Prof. Richard Wolff: “Socialism represents the critical demand to extend democracy into the economic sphere”

Prof. Richard Wolff. DR.

Mohsen Abdelmoumen: You have done a very important work throughout these years and you wrote among other things this remarkable book New Departures in Marxian Theory that you co-signed with your colleague Stephen Resnick. In your opinion, is there not a need for a revolutionary interpretation of Marxism far off the beaten track?

Prof. Richard Wolff: Marx and Marxism were themselves overdetermined (in Althusser’s sense) by their social conjunctures. So too will be the next revolutionary interpretation(s) of Marxism. The current global crisis of capitalism, built on its global collapse of 2008-2009, plus the criticisms by Marxists of (1) the rise and fall of the USSR and (2) other early experiments in constructing « socialisms » will together produce those next revolutionary interpretations. On this let me direct you and your readers to two works: S. Resnick and R. Wolff, Class Theory and History: Capitalism and Communism in the USSR (Routledge, 2002) and also R. Wolff, Understanding Marxism (2019).

How can we build today a workers’ movement capable of fighting big capital in the most effective way?

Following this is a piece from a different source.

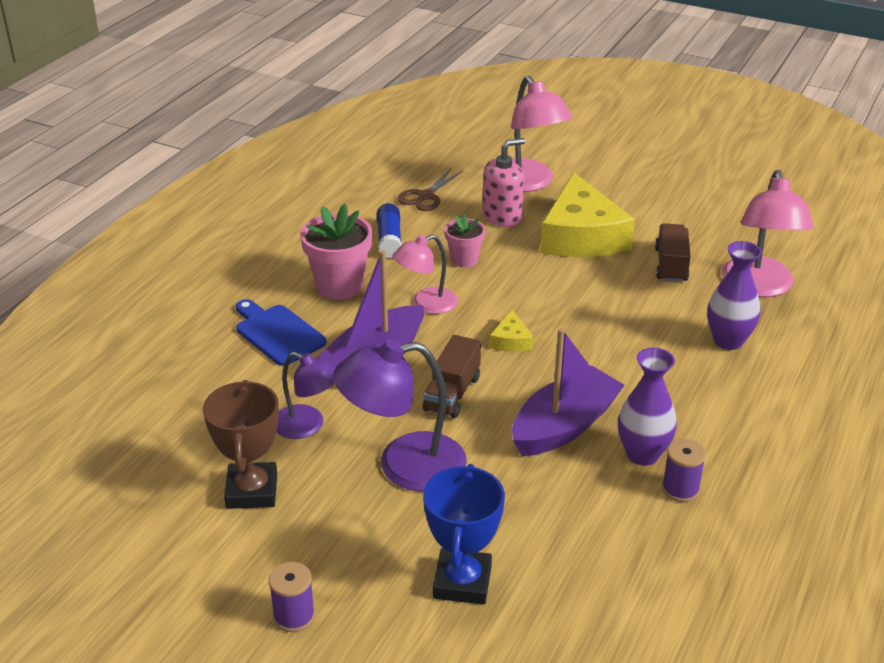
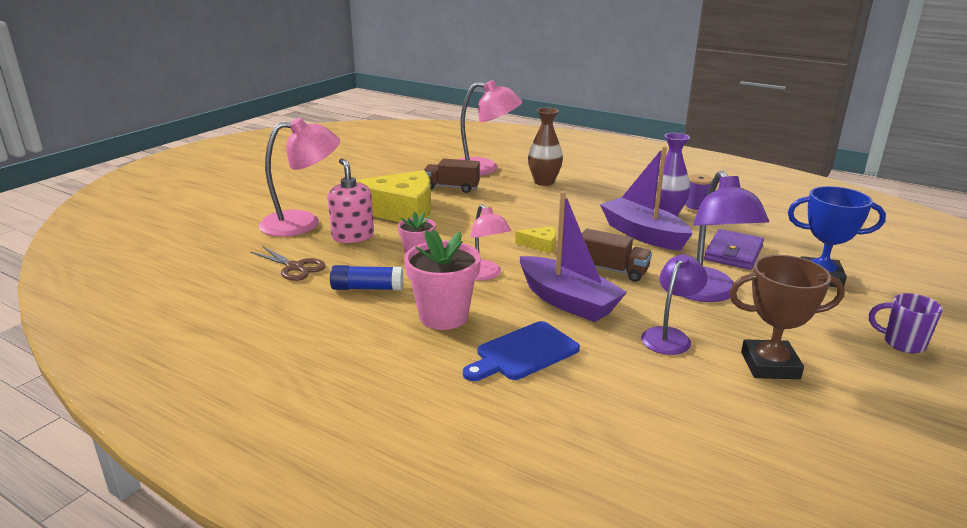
camera: 85 degrees left, 10 degrees down
(294, 616) = (902, 343): purple spool -> purple mug
(523, 506) = (733, 253): none -> purple wallet
(728, 341) = (544, 182): purple vase -> brown vase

From the perspective of the US, our two top priorities are (1) organizing the left (which is large and deep but utterly disorganized), and (2) developing a clearly focused set of social goals and strategy  that does not mimic the strategic mantra of the past (i.e. socialize means of production and replace markets with planning) because their severe incompleteness makes them inadequate to the task.

You wrote Occupy the Economy: Challenging Capitalism. In your opinion, why did the Occupy movement fail? Why does the American left have difficulty to be a framing force of the working class?